About this task:
When a line below contains the word "doctor", copy that line.

Dataset records:
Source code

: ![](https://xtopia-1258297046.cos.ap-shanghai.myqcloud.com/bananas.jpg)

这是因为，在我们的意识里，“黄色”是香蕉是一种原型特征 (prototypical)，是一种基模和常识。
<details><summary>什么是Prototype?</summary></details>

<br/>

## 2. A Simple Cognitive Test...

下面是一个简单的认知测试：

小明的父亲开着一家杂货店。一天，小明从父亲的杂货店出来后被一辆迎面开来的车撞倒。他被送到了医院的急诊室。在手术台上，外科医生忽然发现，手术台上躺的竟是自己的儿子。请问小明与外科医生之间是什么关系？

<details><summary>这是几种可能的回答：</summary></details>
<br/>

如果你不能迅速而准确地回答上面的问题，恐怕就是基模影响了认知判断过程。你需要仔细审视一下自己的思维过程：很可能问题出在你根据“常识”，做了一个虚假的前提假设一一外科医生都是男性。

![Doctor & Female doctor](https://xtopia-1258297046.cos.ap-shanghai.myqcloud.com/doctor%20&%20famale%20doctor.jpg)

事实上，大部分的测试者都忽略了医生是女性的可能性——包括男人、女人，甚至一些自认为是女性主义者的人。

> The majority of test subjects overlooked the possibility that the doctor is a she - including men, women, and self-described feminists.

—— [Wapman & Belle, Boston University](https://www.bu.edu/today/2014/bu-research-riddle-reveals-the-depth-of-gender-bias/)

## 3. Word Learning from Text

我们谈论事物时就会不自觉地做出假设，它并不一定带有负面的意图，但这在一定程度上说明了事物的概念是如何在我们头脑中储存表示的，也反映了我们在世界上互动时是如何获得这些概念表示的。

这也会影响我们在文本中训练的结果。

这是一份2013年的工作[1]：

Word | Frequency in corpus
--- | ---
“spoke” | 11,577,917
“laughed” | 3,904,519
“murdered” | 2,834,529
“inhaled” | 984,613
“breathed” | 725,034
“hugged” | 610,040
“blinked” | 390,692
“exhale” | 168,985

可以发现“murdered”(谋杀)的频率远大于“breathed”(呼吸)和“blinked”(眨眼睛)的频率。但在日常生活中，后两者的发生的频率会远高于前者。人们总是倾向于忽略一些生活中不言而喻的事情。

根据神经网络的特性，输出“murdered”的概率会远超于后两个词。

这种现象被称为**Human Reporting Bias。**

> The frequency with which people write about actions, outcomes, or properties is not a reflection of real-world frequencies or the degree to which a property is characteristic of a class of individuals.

Answer to the exercise:
![Doctor & Female doctor](https://xtopia-1258297046.cos.ap-shanghai.myqcloud.com/doctor%20&%20famale%20doctor.jpg)
> The majority of test subjects overlooked the possibility that the doctor is a she - including men, women, and self-described feminists.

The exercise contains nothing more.